With BioNumPy, our goal is that everyone should be able to write simple, clean code that scales well to large biological datasets.
Installing BioNumpy
pip install bionumpy
Analyze your biosequences like numerical vectors in NumPy:
>>> import numpy as np
>>> import bionumpy as bnp
>>> reads = bnp.open("example_data/small.fa").read()
>>> reads
SequenceEntry with 3 entries
name sequence
read1 ACACATCACAGCTACGACGA...
read2 AACACTTGGGGGGGGGGGGG...
read3 AACTGGACTAGCGACGTACT...
>>> gc_content = np.mean((reads.sequence == "C") | (reads.sequence == "G"))
>>> gc_content
0.5526315789473685
What can you do with BioNumpy?
The main philosophy behind BioNumPy is that you should be able to efficiently read biological datasets into NumPy-like data structure, and then analyse the data using NumPy-like methods, such as indexing, slicing, broadcasting and other vectorized operations (sum, mean, etc). Since NumPy arrays are used to store the data, BioNumPy has a very low memory footprint and operations are very efficient, meaning that BioNumPy is suitable for working with large datasets and can be an alternative to using libraries and tools written in more low-level languages such as C and C++.

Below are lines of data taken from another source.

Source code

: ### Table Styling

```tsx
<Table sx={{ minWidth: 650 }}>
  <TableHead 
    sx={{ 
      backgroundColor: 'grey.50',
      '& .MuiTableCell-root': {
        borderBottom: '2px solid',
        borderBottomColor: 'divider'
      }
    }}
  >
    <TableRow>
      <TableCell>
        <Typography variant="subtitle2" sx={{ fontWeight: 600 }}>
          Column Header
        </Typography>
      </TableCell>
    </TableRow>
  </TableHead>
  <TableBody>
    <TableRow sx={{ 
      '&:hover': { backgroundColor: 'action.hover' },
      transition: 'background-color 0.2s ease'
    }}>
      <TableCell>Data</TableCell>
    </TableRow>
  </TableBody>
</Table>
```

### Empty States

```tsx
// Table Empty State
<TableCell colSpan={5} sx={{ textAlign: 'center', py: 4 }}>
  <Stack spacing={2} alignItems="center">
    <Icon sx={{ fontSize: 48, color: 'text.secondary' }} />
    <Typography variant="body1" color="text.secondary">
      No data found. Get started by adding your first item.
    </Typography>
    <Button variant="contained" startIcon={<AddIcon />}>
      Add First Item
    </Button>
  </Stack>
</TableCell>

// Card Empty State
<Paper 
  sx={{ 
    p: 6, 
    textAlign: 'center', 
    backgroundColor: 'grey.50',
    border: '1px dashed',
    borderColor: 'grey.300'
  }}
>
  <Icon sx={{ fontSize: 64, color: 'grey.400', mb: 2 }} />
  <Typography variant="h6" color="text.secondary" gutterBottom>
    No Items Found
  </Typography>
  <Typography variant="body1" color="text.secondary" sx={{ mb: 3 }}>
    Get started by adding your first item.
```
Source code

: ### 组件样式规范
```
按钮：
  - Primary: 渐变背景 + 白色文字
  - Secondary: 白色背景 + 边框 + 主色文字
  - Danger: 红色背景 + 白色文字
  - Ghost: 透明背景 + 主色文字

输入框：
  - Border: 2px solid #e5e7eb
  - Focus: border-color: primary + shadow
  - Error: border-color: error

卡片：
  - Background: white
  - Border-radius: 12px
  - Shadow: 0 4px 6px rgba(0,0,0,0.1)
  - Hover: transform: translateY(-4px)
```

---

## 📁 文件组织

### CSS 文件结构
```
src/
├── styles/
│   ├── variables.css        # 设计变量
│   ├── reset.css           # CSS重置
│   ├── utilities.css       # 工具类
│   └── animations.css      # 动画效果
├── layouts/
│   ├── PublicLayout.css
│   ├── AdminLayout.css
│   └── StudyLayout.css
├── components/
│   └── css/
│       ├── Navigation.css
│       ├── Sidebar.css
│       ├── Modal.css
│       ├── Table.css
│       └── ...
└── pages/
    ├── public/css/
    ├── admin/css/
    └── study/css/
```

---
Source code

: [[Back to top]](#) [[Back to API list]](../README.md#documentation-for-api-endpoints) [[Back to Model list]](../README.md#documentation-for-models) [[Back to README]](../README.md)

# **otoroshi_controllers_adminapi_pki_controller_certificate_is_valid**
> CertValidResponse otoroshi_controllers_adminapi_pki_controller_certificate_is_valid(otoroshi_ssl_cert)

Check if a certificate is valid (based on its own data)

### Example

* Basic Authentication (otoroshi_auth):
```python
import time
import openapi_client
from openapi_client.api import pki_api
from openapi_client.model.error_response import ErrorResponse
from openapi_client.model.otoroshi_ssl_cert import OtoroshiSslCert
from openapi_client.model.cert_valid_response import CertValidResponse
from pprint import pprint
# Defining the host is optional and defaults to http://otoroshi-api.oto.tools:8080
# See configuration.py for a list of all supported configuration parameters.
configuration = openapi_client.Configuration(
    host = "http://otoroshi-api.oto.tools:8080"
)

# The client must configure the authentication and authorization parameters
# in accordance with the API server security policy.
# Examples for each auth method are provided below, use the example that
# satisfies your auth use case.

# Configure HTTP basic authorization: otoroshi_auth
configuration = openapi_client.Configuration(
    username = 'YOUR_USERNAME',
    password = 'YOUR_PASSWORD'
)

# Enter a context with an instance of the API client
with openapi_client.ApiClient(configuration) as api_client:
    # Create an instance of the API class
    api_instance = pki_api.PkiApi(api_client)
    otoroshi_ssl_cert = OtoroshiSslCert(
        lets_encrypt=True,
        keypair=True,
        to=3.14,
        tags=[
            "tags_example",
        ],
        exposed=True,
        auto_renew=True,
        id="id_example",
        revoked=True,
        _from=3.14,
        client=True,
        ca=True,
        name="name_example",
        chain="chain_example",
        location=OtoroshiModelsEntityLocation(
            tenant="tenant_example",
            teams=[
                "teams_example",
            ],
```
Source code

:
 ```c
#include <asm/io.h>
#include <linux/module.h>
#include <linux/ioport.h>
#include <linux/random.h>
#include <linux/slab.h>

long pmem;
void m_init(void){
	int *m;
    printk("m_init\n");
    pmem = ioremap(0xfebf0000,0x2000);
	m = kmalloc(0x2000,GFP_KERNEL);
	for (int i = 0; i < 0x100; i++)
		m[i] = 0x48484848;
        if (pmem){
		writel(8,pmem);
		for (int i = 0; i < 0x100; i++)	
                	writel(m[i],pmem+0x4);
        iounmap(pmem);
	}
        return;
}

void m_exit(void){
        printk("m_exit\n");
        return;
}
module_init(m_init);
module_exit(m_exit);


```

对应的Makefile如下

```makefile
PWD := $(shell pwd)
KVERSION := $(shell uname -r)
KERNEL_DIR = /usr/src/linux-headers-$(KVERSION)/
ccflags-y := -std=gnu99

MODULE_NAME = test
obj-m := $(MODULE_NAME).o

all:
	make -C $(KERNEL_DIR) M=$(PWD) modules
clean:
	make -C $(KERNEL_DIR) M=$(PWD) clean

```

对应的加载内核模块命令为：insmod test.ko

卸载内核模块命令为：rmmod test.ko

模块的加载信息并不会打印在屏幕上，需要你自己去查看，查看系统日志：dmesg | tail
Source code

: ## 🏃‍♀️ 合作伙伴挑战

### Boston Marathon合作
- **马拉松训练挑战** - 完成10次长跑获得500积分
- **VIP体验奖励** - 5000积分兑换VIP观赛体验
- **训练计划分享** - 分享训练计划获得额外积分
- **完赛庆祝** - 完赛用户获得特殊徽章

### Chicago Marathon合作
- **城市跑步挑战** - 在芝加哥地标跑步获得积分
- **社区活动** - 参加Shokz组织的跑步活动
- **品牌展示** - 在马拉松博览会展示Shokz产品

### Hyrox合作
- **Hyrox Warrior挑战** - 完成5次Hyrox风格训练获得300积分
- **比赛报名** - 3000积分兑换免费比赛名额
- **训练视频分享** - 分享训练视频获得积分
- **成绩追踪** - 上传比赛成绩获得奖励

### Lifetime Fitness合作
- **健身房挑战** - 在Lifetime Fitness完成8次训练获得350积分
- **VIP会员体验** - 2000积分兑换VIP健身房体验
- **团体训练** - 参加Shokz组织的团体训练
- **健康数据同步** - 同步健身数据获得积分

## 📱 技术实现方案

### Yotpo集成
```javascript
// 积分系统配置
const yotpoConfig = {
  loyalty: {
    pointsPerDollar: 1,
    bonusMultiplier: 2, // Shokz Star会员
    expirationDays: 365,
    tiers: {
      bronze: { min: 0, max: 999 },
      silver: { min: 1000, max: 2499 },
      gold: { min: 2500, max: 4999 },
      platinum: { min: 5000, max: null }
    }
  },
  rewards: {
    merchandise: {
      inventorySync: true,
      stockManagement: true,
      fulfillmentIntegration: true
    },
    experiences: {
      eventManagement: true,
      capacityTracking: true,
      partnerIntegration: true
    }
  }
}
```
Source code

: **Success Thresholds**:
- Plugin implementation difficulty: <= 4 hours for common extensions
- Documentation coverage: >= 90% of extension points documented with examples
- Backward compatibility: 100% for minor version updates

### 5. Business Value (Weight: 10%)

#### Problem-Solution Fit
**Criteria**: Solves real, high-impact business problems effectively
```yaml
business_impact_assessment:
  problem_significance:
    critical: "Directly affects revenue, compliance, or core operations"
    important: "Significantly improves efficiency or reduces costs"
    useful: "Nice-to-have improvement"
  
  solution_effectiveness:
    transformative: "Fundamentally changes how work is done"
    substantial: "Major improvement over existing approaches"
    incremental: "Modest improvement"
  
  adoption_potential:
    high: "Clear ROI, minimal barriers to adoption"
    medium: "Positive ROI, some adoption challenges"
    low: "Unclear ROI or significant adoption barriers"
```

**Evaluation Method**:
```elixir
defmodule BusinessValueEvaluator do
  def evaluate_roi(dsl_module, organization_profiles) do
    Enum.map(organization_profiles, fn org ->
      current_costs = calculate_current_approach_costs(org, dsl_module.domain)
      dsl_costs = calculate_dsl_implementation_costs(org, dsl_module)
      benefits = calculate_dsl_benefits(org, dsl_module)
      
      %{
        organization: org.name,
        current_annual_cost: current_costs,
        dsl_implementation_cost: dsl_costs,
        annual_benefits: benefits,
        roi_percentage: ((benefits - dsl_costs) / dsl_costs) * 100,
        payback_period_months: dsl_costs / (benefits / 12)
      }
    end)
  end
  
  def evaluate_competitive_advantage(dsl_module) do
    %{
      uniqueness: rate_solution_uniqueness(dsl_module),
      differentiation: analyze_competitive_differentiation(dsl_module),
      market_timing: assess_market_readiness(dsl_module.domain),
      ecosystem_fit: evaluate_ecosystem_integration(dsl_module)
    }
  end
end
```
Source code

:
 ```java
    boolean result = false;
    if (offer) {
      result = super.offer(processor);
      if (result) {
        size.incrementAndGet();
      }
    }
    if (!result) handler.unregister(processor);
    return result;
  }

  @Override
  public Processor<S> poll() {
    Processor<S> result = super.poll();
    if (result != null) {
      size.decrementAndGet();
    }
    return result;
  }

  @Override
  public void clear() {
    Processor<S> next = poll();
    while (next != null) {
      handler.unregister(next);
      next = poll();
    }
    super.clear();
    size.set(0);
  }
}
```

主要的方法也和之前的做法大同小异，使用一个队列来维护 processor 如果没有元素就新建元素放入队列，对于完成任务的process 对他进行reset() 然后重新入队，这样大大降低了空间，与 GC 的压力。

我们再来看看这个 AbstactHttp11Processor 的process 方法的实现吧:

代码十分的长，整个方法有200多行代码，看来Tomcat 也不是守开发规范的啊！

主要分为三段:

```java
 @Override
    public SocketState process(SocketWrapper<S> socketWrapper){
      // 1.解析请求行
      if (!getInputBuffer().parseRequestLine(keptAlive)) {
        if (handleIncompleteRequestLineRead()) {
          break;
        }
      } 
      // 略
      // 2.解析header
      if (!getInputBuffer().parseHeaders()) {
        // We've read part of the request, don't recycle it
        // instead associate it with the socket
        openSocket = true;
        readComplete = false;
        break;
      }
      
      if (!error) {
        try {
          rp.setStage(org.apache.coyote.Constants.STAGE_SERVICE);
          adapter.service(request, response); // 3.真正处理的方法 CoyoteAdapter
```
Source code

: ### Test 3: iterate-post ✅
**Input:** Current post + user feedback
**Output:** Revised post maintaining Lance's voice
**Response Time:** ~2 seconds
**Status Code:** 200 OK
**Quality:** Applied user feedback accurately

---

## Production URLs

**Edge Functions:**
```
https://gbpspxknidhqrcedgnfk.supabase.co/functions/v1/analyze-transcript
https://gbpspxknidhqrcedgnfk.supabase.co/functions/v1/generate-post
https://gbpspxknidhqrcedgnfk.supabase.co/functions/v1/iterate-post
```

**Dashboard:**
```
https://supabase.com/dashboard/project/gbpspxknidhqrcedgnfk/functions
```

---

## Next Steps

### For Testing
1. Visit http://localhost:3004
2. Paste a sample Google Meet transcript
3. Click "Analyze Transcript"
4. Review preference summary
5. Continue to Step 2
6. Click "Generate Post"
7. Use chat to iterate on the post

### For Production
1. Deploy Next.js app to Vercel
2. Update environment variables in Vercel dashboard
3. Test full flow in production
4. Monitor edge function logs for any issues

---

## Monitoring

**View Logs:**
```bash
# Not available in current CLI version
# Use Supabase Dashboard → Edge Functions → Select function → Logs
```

The core components of bionumpy are highly generic, and thus not limited to any particular types of analysis. A layer of complementary convenience functionality is though included for some major types of biosequence applications, which could be a useful starting point:
Sequence analysis
Reading and analysing DNA and protein sequences
Kmers
Analysing sequence patterns such as kmers, minimzers and motifs
Genomic Data
Analysing genomic data on a genome (Intervals, variants, annotations, etc)
Multiomics
Combining data-sets from multiple sources/domains
What BioNumpy is not
Bionumpy is not meant to be a broad catalog of specific algorithms and data structures that are useful for the biosequence domain.
BioNumpy also do not directly interface with the many useful data repositories in the field.
For the above purposes we refer to libraries like Biopython, which already provides a broad range of specific functionalities. The BioNumpy documentation includes many examples of how to employ BioNumPy for core data representation and processing, while interacting with Biopython for specific needs.
BioNumpy also does not provide any tailored plotting or visualisation functionality for the biosequence domain.
Instead, the flexible data operations on bionumpy objects makes it easy to compute representations that can be visualised using generic libraries like Plotly.